*EXTRAIT DU DOCUMENT:*
+ + +

Le groupe Lagardère a présenté jeudi 25 janvier un plan de restructuration sur trois ans de son pôle magazines et audiovisuel afin de s’adapter à l’ère des médias numériques et d’améliorer sa rentabilité. Le nouveau pôle multi-support Lagardère Active Media (LAM) entend réaliser entre 5% et 10% de ses ventes dans les contenus numériques à la fin de 2009 contre moins de 1% en 2006.

On recense une cinquantaine de sites Internet dans la sphère Lagardère alors que le groupe détient 259 magazines dans le monde. Par conséquent, l’implication Web est inégale en fonction des magazines (rien qu’en France, citons Elle, Paris-Match, Entrevue, Pariscope, Journal du Dimanche, Télé 7 Jours, Public?).

Danielle Attias, consultante TIC spécialisée dans les liens entre la presse traditionnelle et les nouveaux médias pour le compte du cabinet d’études télécoms Greenwich Consulting, commente quelques éléments de la nouvelle stratégie « magazines et Internet » du groupe de communication. (Interview téléphonique réalisée le 25 janvier)

Vnunet.fr : Dans quelle mesure ce virage numérique était inévitable pour Lagardère Active ?
Danielle Attias : La récente arrivée de Didier Quillot [transfuge d’Orange, nldr] pour remanier la stratégie numérique du groupe Lagardère a symbolisé ce tournant. On s’attendait à une reprise en main. Les chiffres présentés à l’occasion de la Journée Investisseurs du 25 janvier démontrent le retard criant de Lagardère sur Internet pour la plupart de ses titres. Les sites des magazines n’ont pas dépassé le statut de « simple compagnon « . Sur chaque segment où Lagardère rencontre des concurrents, le groupe de communication est distancé. Quand on a des marques de magazines aussi fortes comme Elle, on ne peut pas présenter un tel retard. Ce magazine est bousculé en France par un acteur comme AuFéminin.com et iVillage aux Etats-Unis. En France, certains sites Internet de magazines ne reflètent pas du tout la marque. Ce retard dans le développement est paradoxal mais, historiquement, le groupe Lagardère s’est lancé de manière précoce sur Internet*.

Comment ce virage numérique va se concrétiser ?

+ + +

*Entrées enregistrées:*
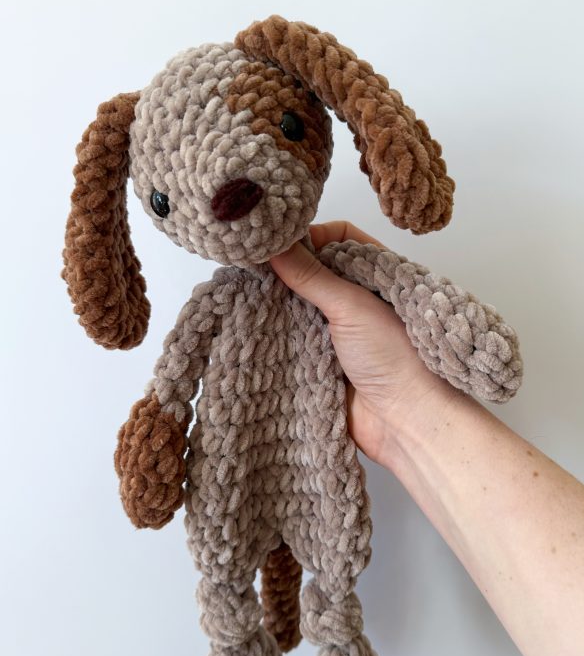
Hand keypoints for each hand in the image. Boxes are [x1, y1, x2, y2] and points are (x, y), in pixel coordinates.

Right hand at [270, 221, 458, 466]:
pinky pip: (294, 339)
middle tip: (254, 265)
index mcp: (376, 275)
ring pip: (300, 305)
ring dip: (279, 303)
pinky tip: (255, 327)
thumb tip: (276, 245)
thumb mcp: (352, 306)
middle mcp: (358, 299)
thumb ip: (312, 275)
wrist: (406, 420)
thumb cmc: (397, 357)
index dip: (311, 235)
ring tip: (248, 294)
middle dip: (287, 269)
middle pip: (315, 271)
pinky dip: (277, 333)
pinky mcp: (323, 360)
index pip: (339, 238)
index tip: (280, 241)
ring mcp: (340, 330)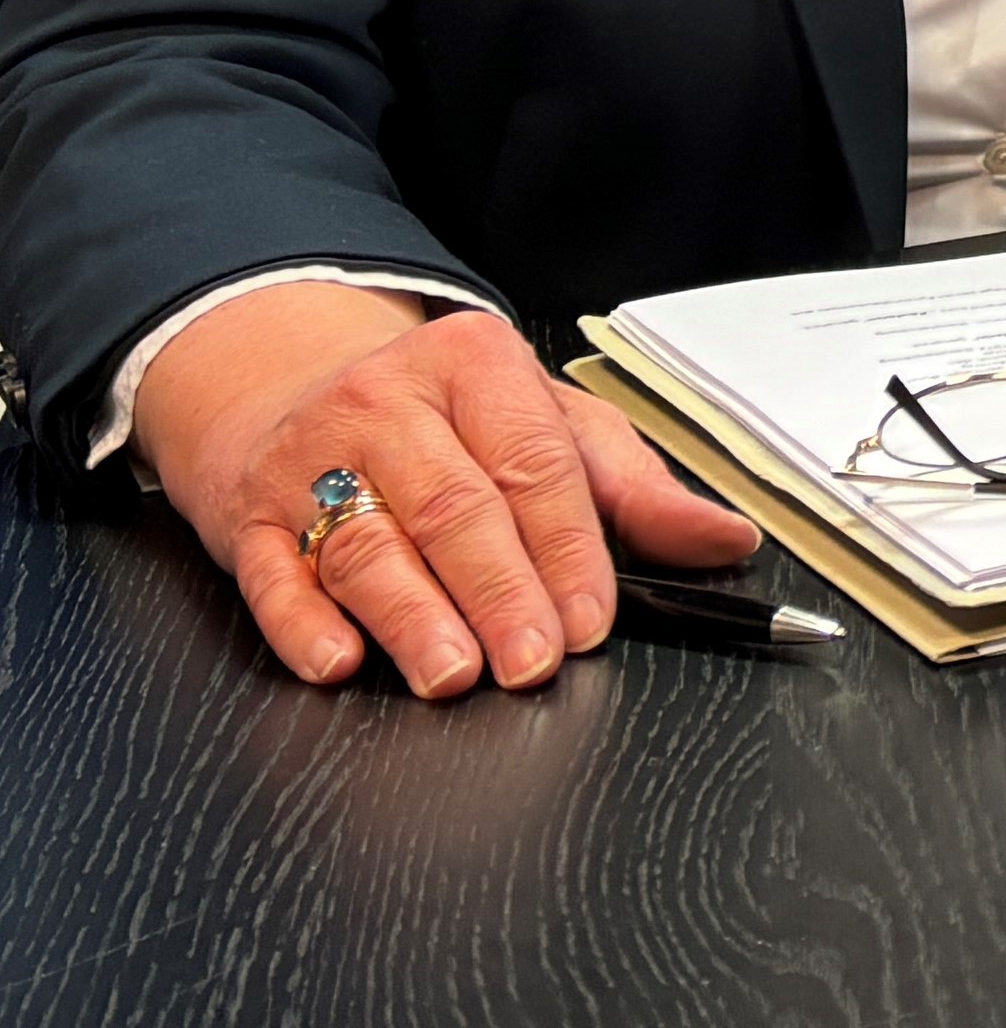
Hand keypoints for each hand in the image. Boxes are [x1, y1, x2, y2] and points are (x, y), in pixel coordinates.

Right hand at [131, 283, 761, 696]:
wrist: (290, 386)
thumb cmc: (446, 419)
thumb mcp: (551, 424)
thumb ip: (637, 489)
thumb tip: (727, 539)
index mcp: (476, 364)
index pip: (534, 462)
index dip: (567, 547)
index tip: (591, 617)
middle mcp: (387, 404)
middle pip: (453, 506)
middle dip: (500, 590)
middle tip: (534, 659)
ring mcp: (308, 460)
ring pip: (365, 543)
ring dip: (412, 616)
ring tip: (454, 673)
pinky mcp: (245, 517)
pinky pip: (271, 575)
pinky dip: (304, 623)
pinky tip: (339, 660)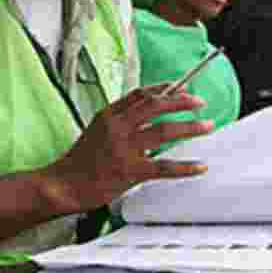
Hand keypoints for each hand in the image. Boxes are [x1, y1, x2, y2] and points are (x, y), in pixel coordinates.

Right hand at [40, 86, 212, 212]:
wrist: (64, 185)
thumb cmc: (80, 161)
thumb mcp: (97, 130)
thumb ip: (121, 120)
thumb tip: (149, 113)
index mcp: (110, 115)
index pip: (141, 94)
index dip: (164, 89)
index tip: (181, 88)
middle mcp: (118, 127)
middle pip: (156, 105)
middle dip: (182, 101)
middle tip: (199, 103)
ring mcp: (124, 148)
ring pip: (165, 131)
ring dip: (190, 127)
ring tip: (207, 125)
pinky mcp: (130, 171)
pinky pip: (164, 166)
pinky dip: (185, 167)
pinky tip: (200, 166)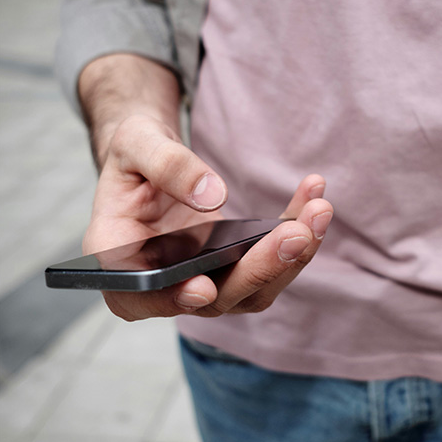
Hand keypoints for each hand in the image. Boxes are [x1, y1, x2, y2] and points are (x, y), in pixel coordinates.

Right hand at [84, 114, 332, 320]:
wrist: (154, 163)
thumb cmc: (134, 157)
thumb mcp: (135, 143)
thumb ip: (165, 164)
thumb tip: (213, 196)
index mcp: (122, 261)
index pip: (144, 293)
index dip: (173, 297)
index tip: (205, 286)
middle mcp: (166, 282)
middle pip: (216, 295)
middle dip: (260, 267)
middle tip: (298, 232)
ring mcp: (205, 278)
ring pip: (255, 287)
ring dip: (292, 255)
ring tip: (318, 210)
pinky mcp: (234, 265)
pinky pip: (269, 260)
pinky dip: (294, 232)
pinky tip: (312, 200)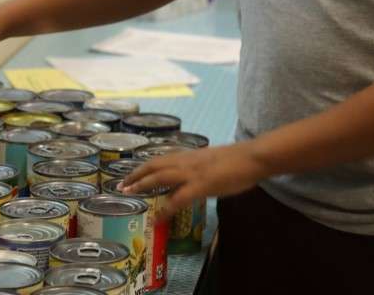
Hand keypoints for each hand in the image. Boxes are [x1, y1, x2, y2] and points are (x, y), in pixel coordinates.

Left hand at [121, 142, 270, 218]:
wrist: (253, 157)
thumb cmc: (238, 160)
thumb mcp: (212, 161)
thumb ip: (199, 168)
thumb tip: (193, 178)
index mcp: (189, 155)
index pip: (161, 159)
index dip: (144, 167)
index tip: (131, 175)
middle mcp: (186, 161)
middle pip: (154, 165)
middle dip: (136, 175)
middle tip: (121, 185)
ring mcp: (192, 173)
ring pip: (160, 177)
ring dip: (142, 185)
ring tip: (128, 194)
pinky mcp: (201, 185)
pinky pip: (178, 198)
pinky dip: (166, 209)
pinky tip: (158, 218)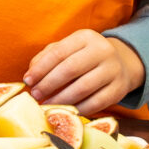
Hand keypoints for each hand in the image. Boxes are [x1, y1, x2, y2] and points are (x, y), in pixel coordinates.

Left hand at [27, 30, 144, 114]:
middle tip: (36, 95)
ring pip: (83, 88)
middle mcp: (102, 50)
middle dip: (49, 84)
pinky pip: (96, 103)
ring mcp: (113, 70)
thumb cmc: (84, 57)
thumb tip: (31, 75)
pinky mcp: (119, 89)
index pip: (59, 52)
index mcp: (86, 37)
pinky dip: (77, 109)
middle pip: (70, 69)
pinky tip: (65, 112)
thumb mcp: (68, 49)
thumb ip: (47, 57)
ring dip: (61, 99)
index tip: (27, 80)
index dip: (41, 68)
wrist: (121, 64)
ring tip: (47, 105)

+ + +

*TRAVAIL À FAIRE:*
a - Extrayez de l'extrait sur Lagardère le passage qui commence à « Le groupe Lagardère a » et se termine à « 1% en 2006. ».
b - Traduisez en anglais cette phrase de l'extrait sur Lagardère : « On recense une cinquantaine de sites Internet dans la sphère Lagardère alors que le groupe détient 259 magazines dans le monde. »

*LISTE DES CORRIGÉS:*
a -
Le groupe Lagardère a présenté jeudi 25 janvier un plan de restructuration sur trois ans de son pôle magazines et audiovisuel afin de s’adapter à l’ère des médias numériques et d’améliorer sa rentabilité. Le nouveau pôle multi-support Lagardère Active Media (LAM) entend réaliser entre 5% et 10% de ses ventes dans les contenus numériques à la fin de 2009 contre moins de 1% en 2006.

b - There are about fifty websites in the Lagardère sphere, whereas the group owns 259 magazines worldwide.